Erica Warren is the assistant curator in the Department of Textiles.

What sparked your interest in textiles?
During my graduate studies, while researching 19th-century Scandinavian design and decorative arts, I focused on the work of the Norwegian artist Gerhard Munthe. His tapestry designs particularly captured my interest; they adapt and interpret folktales and have a marvelous medievalizing, yet modern, aesthetic. I was fascinated with the way in which nationalists used these works to construct a narrative of Norwegian identity and independence in the late 19th century. Tapestry as  a medium was claimed as a national art, even though it is far from a Norwegian-specific technique!

What do you think would most surprise people about the textiles in our collection?
Of all the curatorial departments at the Art Institute, the textiles department’s collection has the most expansive reach in terms of geography. In the same vein, the size ofour collection—more than 13,500 objects—and the varied  technologies employed in their making are astonishing. Plus, it represents over 2,000 years of human history.

The upcoming textiles exhibition features an exciting new acquisition by the artist Roberto Burle Marx. Can you tell us more about it?
The tapestry is one of a pair that we were fortunate to  acquire this past fall. Roberto Burle Marx (1909–94),  a Brazilian artist best known for his landscape designs, had a wide-ranging artistic career, and his body of work includes paintings, sculptures, photographs, printed fabrics, and ceramic tiles. Like his gardens, the tapestry features a combination of colors, forms, and textures carefully arranged to highlight contrasts and produce an overall sense of balance and harmony.

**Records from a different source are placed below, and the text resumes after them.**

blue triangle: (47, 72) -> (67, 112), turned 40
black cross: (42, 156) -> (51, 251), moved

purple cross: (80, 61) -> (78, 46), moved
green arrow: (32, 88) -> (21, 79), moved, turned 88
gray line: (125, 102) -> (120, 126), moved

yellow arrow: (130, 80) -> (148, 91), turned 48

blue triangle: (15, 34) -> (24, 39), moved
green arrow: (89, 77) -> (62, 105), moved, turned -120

Do you have a favorite textile in the collection?
To choose a single favorite is impossible! I will say that  one of my favorite 20th-century textile designers is Dorothy Liebes, who was a remarkable, prolific, and influential American designer, and we are lucky to have  good examples of her work. Also, inevitably as I put together an exhibition, I find myself growing particularly  fond of one or two—or five—of the objects. In the exhibition Music and Movement: Rhythm in Textile Design, two works have certainly distinguished themselves: Sonia Delaunay’s Jazz fabric design brilliantly suggests the syncopated sounds of its title, and the radical perspective of a 17th-century English embroidery of Orpheus charming the animals shows a meandering grapevine and two large roses that completely dwarf the human and animal  figures. Of course, I’m fond of the Burle Marx tapestries  as well!

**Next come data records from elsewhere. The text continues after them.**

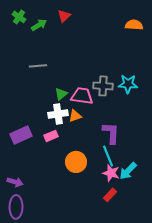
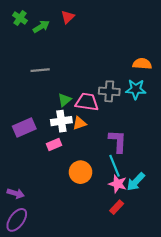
orange semicircle: (134, 25) -> (142, 64), moved
purple rectangle: (21, 135) -> (24, 127), moved
purple ellipse: (16, 207) -> (17, 220), turned 35

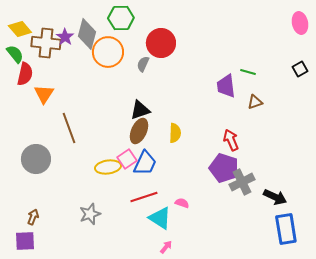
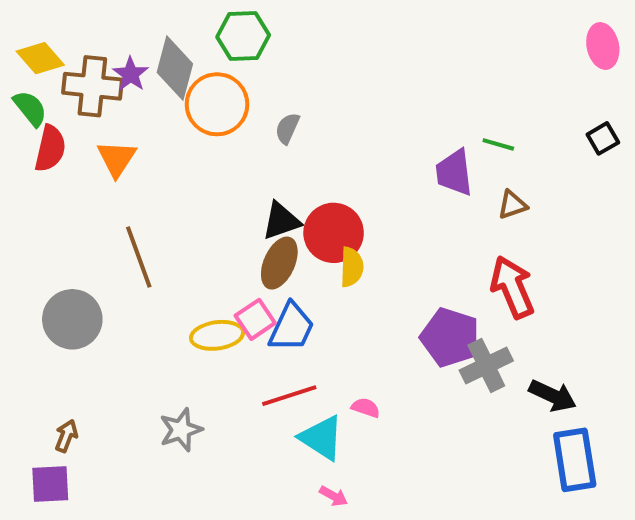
red circle: (161, 43) -> (334, 233), moved
orange triangle: (44, 94) -> (117, 159), moved
red arrow: (231, 140) -> (512, 287), moved, size x1.4
pink arrow: (166, 247) -> (334, 496), turned 80

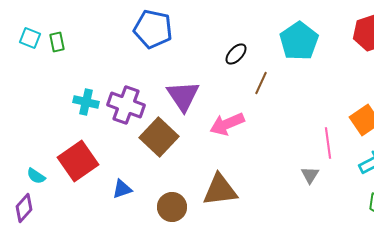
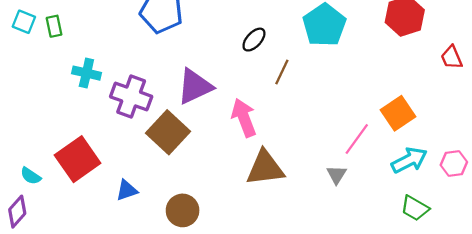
purple triangle: (183, 96) -> (195, 86), turned 39
cyan cross: (86, 102) -> (86, 73), moved
pink arrow: (227, 124) -> (244, 118), turned 92
pink line: (328, 143) -> (357, 139), turned 44
brown triangle: (220, 190) -> (265, 168), moved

How would you encourage visitors to look at and think about textiles in the museum?
I entreat all visitors to find their own point of entry. Whether it is a straightforward appreciation of textiles’ aesthetic qualities, an understanding of and respect for the technical aspects of making, a fascination with history and the role of textiles as material objects that have shaped lives, or some other avenue that speaks to their particular experiences or frame of reference, textiles invite everyone to look closely and think carefully.